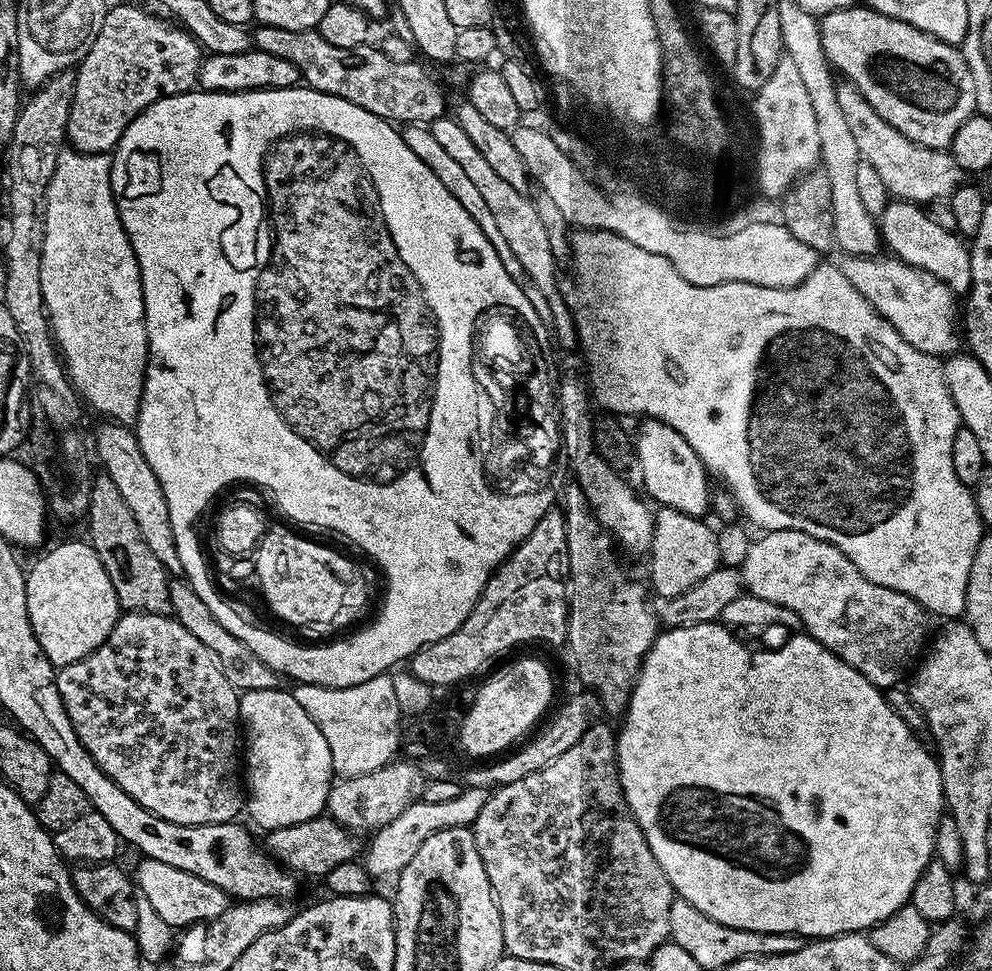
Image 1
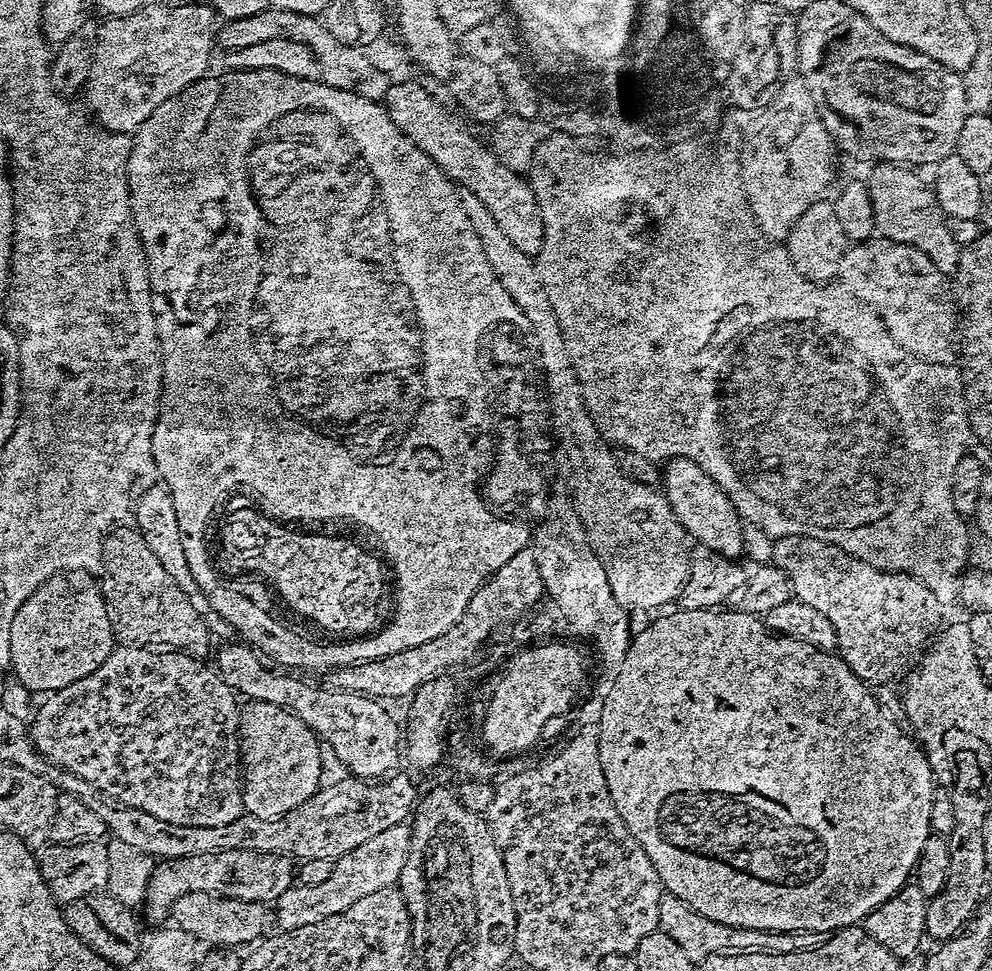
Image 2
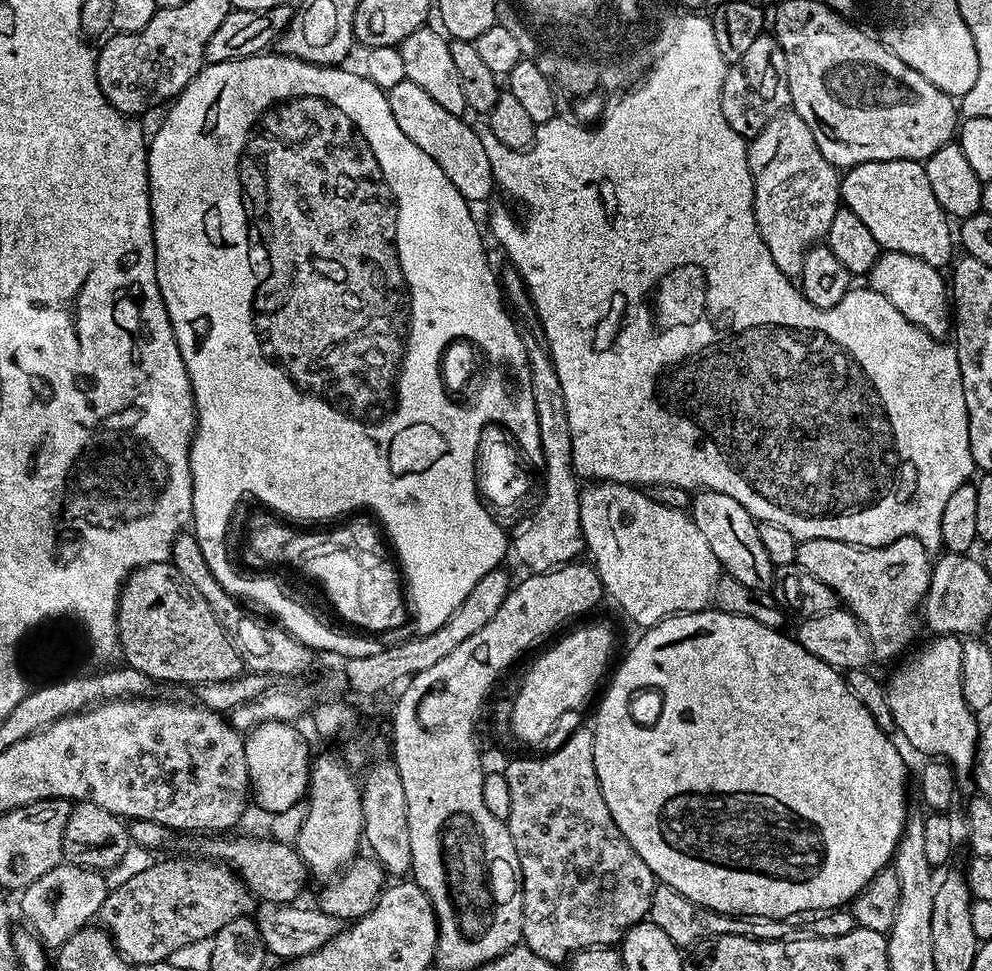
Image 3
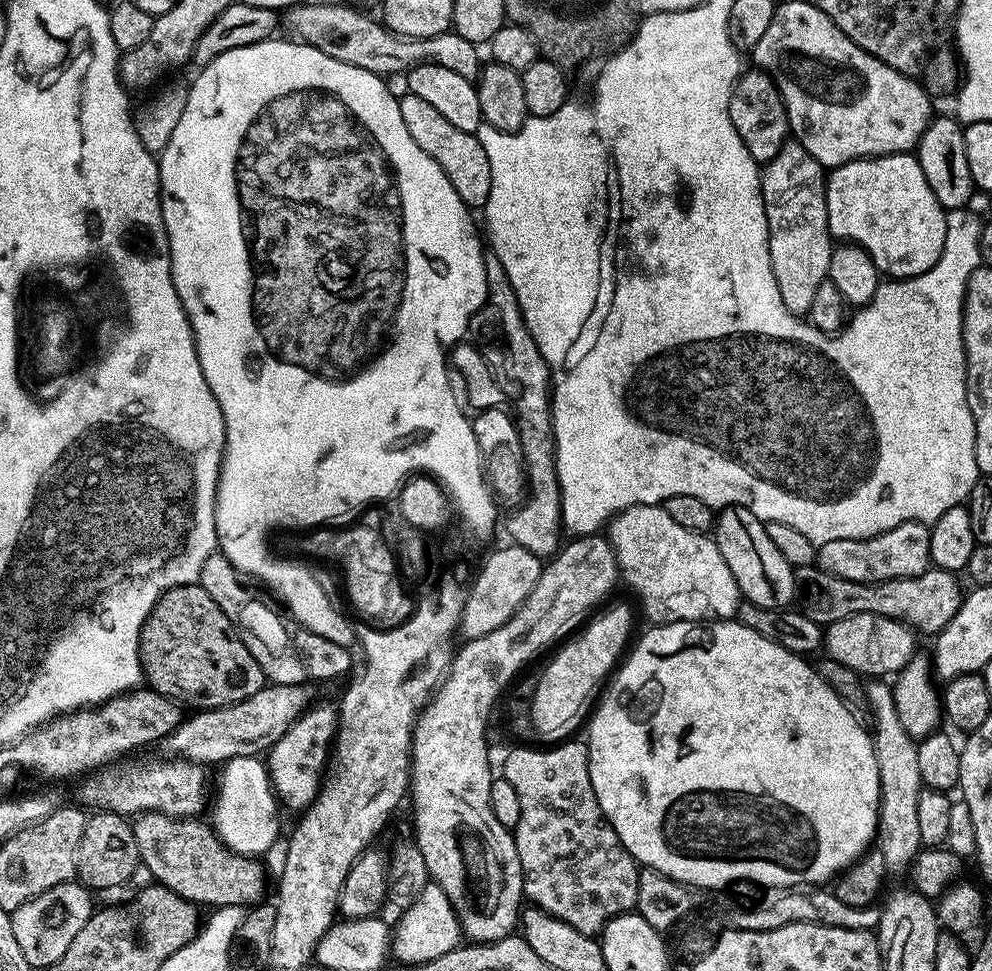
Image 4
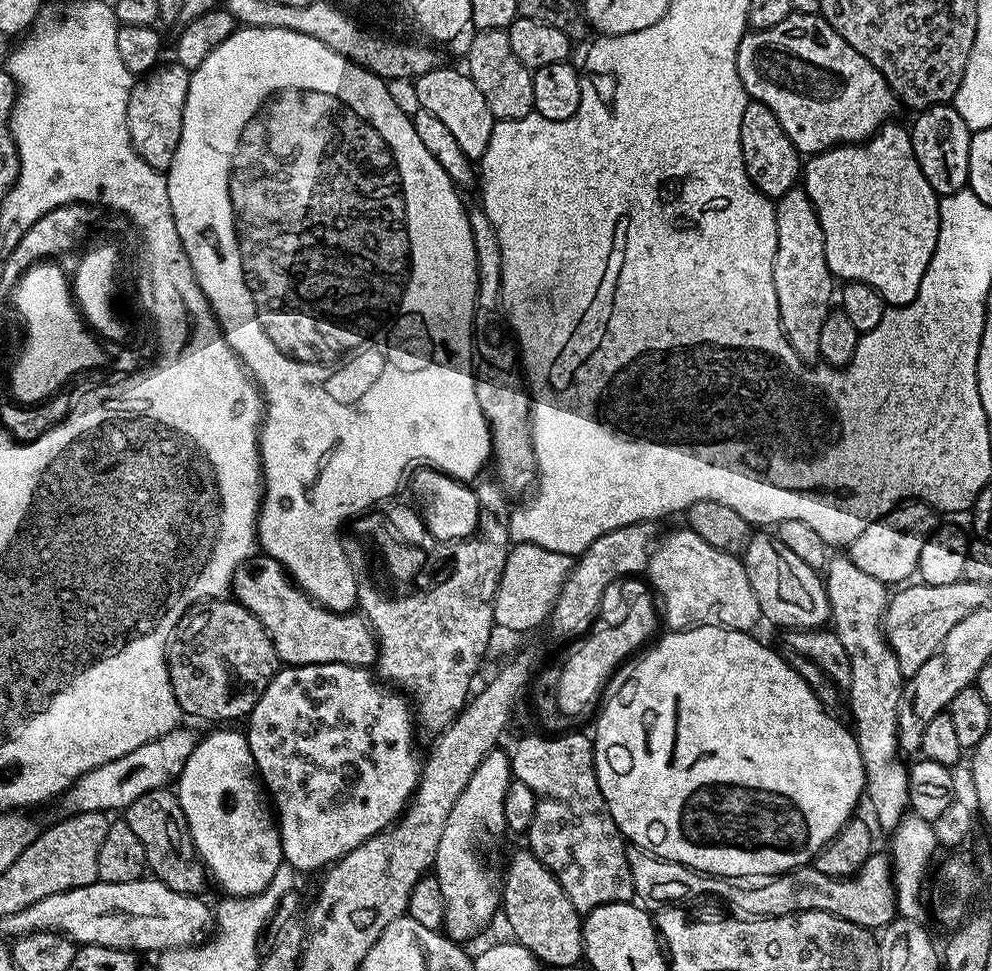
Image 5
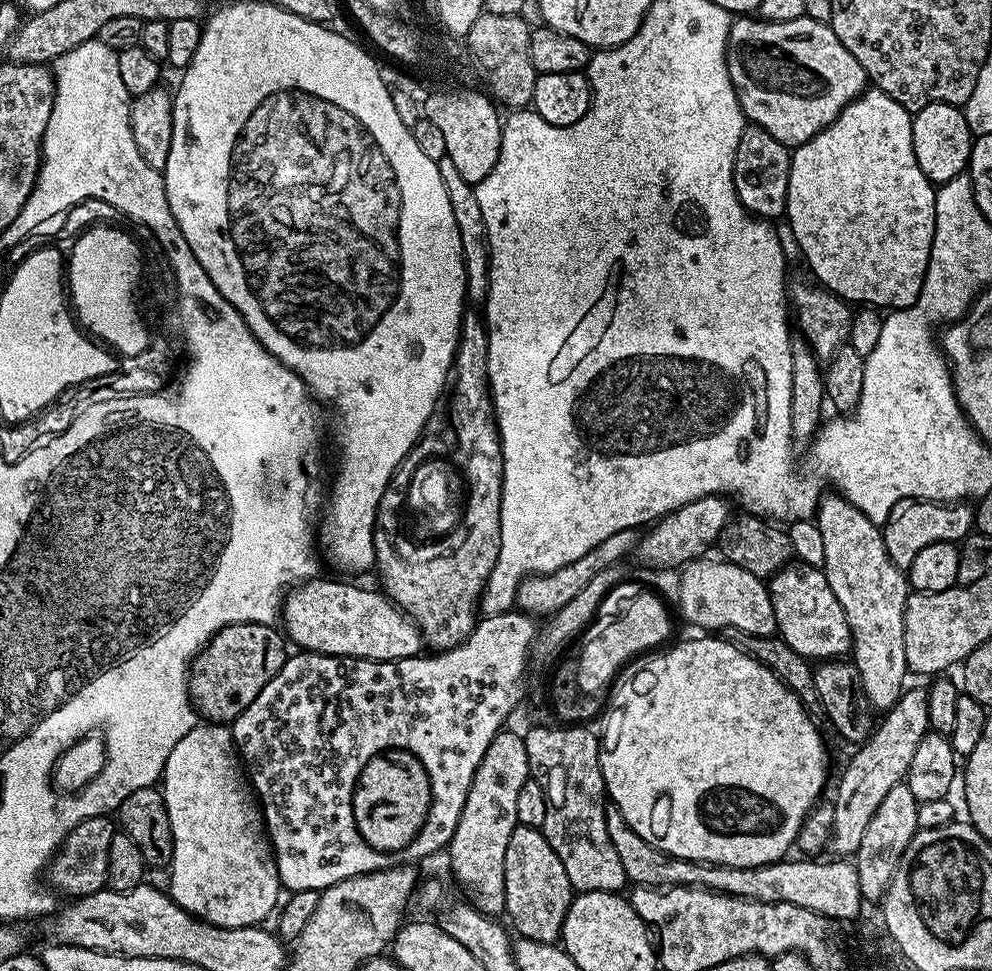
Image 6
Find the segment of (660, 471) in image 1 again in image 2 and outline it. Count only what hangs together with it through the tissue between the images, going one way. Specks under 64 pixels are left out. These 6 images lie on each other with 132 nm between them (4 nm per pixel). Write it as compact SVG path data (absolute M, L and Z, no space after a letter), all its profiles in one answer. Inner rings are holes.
M681 456L672 457L662 468L662 491L685 533L693 541L696 539L699 547L714 550L727 560L743 557L742 517L730 497L720 489L718 482L714 482L714 478L710 478L710 474L706 474L706 470L702 470L702 466Z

● ● ● ●

== WORK ORDER ==
What's needed is a word-for-word retyping of the listing, minus its pictures.

== RESPONSE TO THE EXERCISE ==
Image 1
Image 2
Image 3
Image 4
Image 5
Image 6
Find the segment of (660, 471) in image 1 again in image 2 and outline it. Count only what hangs together with it through the tissue between the images, going one way. Specks under 64 pixels are left out. These 6 images lie on each other with 132 nm between them (4 nm per pixel). Write it as compact SVG path data (absolute M, L and Z, no space after a letter), all its profiles in one answer. Inner rings are holes.
M681 456L672 457L662 468L662 491L685 533L693 541L696 539L699 547L714 550L727 560L743 557L742 517L730 497L720 489L718 482L714 482L714 478L710 478L710 474L706 474L706 470L702 470L702 466Z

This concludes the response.